Hal itu diungkapkan Kepala Badan Pengembangan dan Pembinaan Bahasa, Kementerian Pendidikan, Kebudayaan, Riset, dan Teknologi Prof. E Aminudin Aziz, Senin (6/11). “Investor kerusakan terbesar Bahasa Indonesia adalah Instansi Pemerintah,” cetusnya dalam Gelar Wicara dan Anugerah Kawistara 2023 oleh Balai Bahasa Jawa Barat itu.
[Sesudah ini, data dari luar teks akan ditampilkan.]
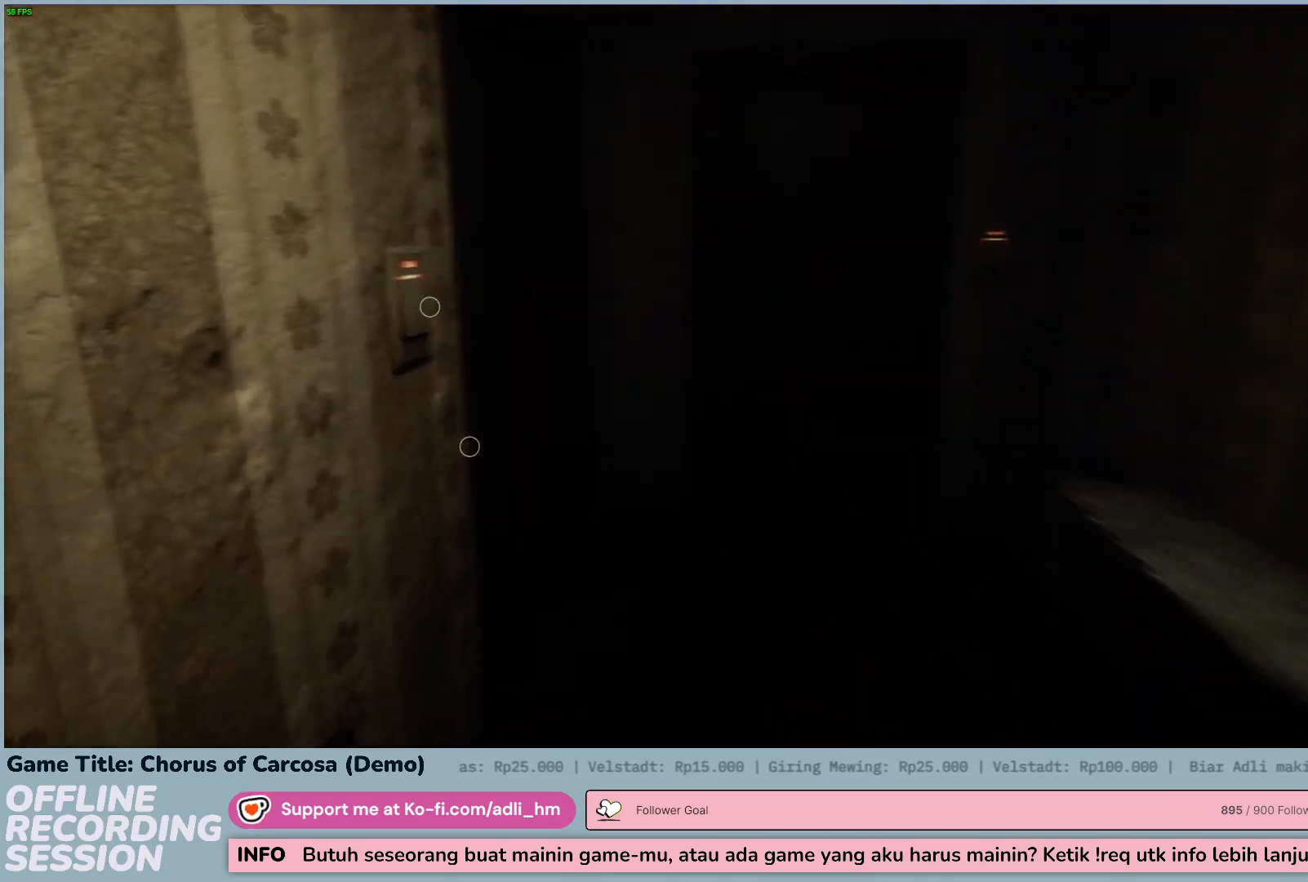
{"keys": ["d", "w"], "events": [[183, "shift", "up"], [317, "d", "down"]]}
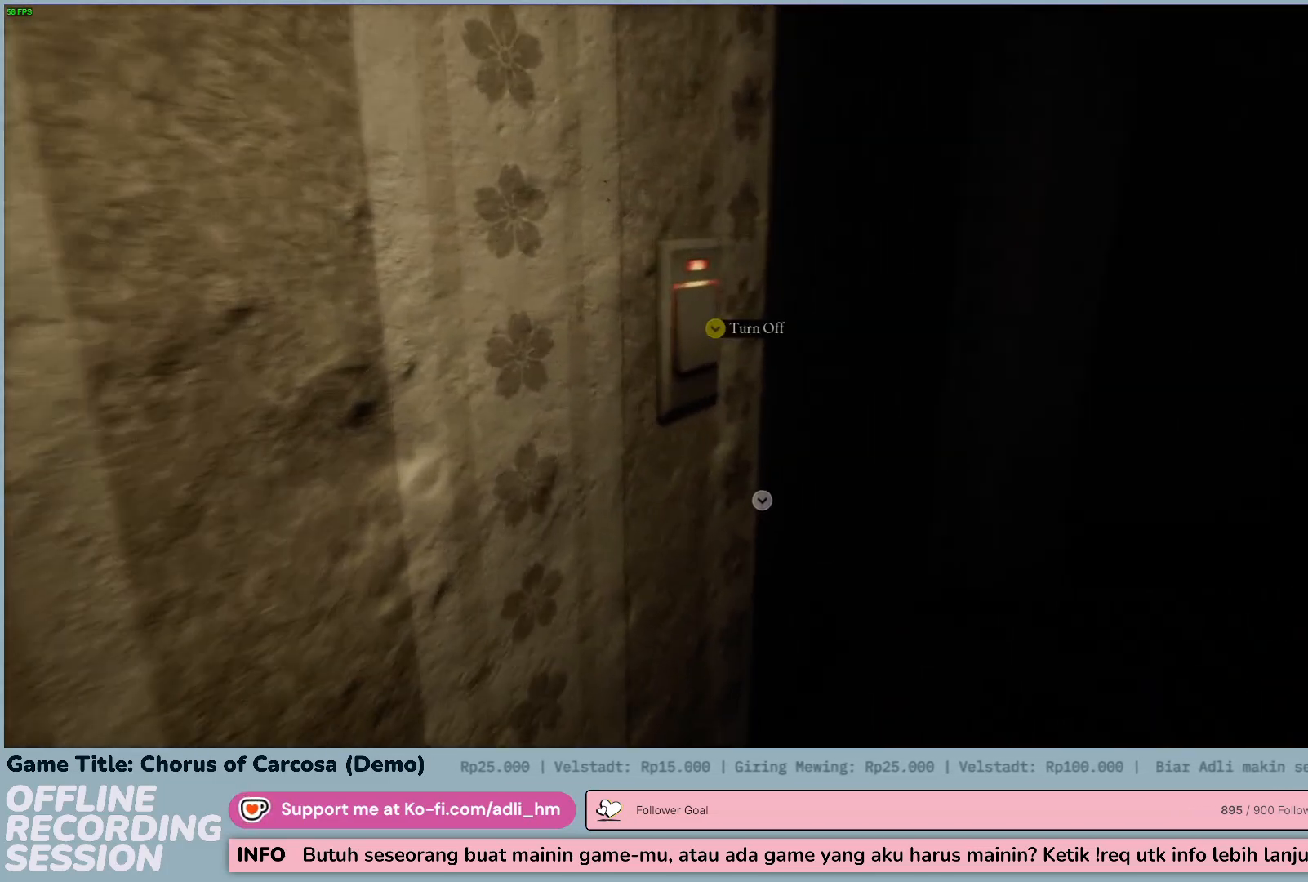
{"keys": ["d", "w"], "events": []}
Semestinya instansi pemerintah bisa menertibkan sendiri terkait penggunaan bahasa itu. “Pemerintah ada yang suka gunakan bahasa asing, padahal ada padanannya di Bahasa Indonesia,” cetusnya.
Baca Juga:Israel Berencana Hancurkan Gaza untuk Proyek Kanal Ben Gurion?Masuk Peralihan Musim, Pemkab Bandung Ingatkan Warga Waspada Cuaca Ekstrem
“Kami sebagai Badan Bahasa mengajak semua elemen masyarakat untuk sama-sama menjaga martabat Bahasa Indonesia. Sejarah mencatat pada Sumpah Pemuda, Bahasa Indonesia dijunjung sebagai Bahasa Persatuan,” pungkasnya. (son)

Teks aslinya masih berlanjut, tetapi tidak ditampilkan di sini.